Anyway, thanks for coming to my therapy session. </soapbox>
I'm not the person you're responding to, and perhaps it was their tone more than their content that you're replying to, but...
I think there's a lot of value in a KISS philosophy, and using the simplest most accessible algorithms possible. I don't think that's anti-intellectual so much as minimalist. Less charitably, one could say that reaching for something more complex than is needed is navel gazing or gate keeping.
I'm far from an expert on the topic, so I'm not trying to assert if either of you is more correct than the other as far as what the more appropriate model is.
I'm not into mathematics or algorithms and the like at all, but if someone explains things like PageRank in layman's terms, I'm like, "yeah I get that". That's been the recurring theme with me and mathematics, if it's just the theory, language and formulas I'm like "what?", but give me a practical example / use case, a way to visualize it, and I get it. I struggled with linear algebra in school - I don't even know why it's called that, and I can't explain it in proper terms - but if it would be called "the math of video games" then it instantly becomes a lot more accessible and visualizable (to me).

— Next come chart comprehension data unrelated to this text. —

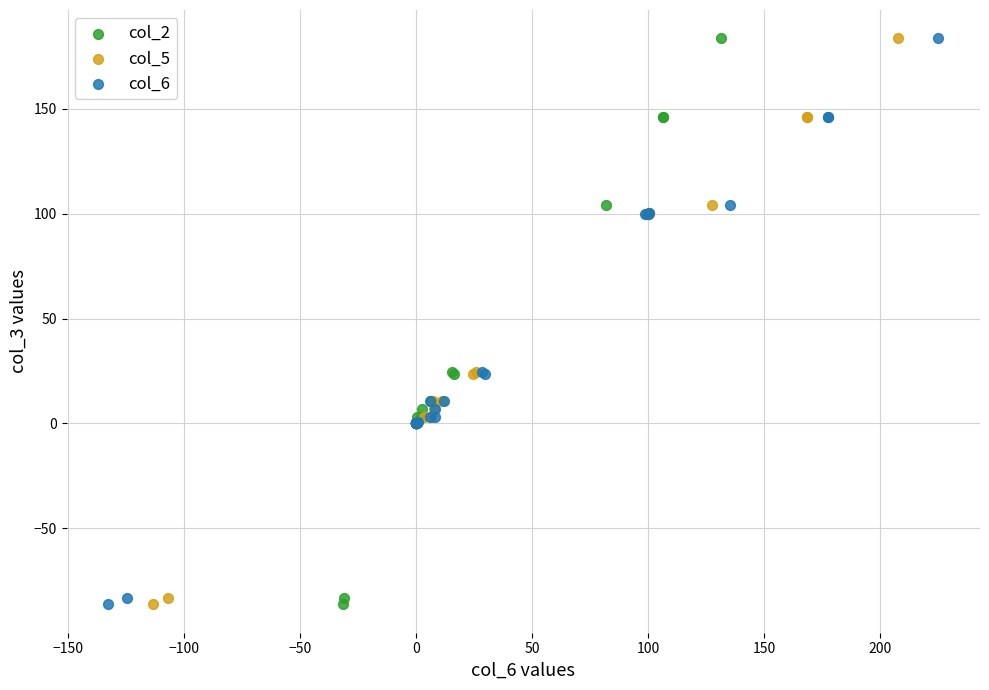

What are all the series names shown in the legend?

col_2, col_5, col_6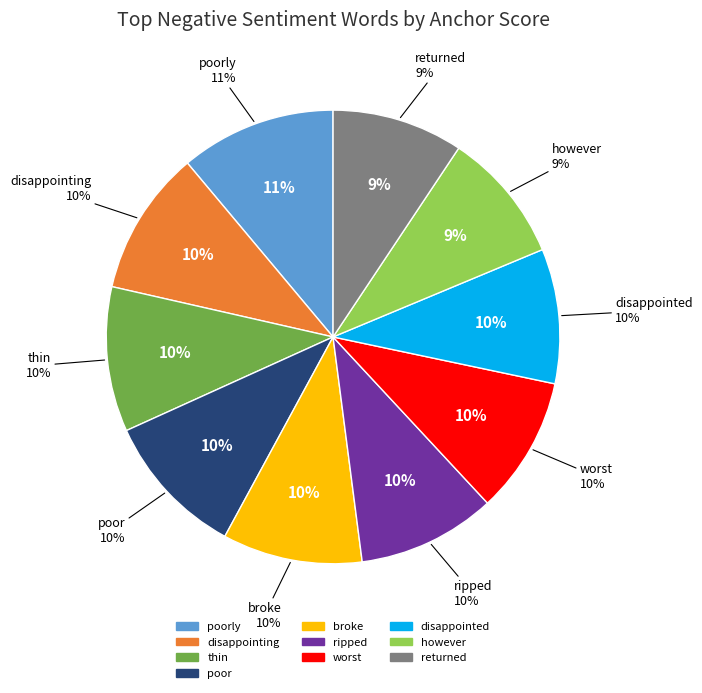

How many slices are in this pie chart?

10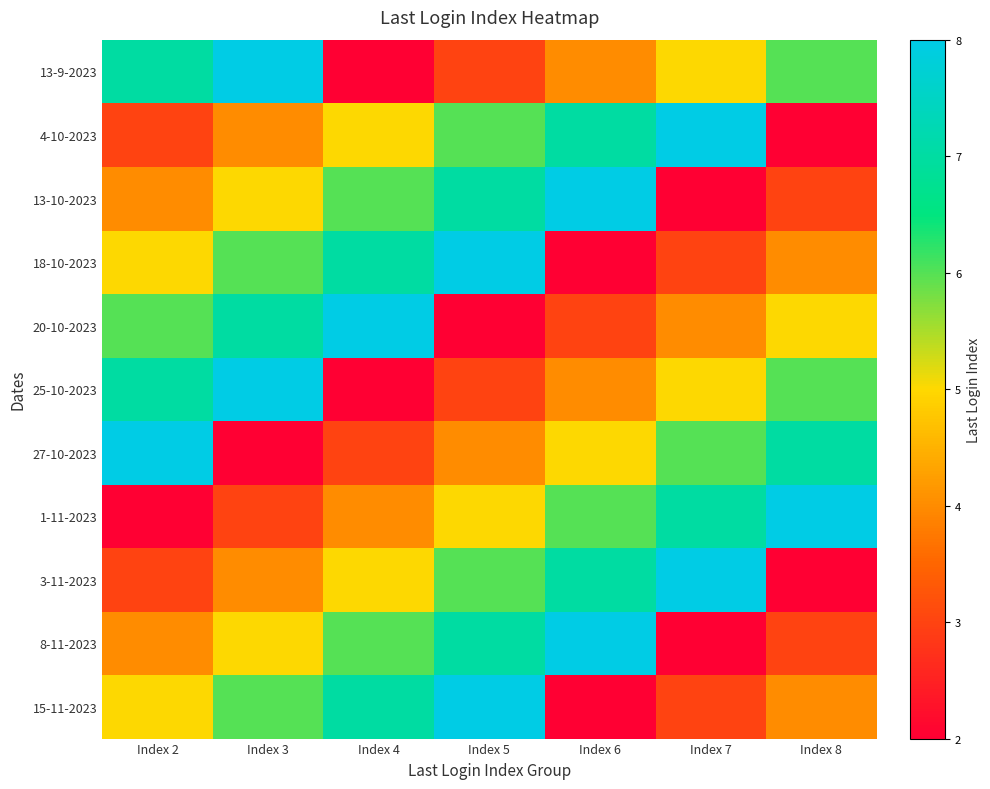

Which has a higher value, Index 5 or Index 8?

Index 8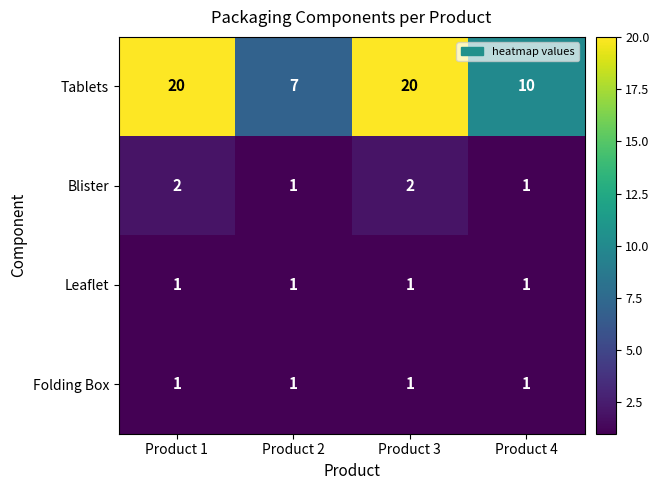

Which series has the widest spread of values?

Tablets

Anyway. I think I've intuited plenty of CS algorithms in my career, but don't ask me to explain the theory.
In my experience, there’s a language of mathematics that makes an almost comically strong attempt to make itself inaccessible through jargon, single-letter variable names, and an over reliance on symbolic manipulation.
If you talk to most mathematicians or algorithm researchers, you’ll find that they are some of the most intuitive people you’ll ever meet, and they use visualization and other intuitive techniques all the time.
And then the classes are all about symbol manipulation.
I swear there are millions of people out there who could be mathematicians but just couldn’t get excited by all the symbol manipulation.
Photogrammetry & image processing, anything to do with dimension reduction (basically every field with real-world sensor data), ontology/semantic data processing...
Interesting to me is that a lot of the material you could also find in a theoretical machine learning course or in an applied mathematics course. Before seeing the syllabus I was expecting more on streaming algorithms, randomized algoriths, etc. In my experience most Computer Science students get a bit freaked out when, e.g., concentration inequalities enter the scene.
"Nothing I learned in CS has an application to industry programming" is a regular complaint in discussion on education here and elsewhere. This is a good course to point to for people who have this very limited view on CS.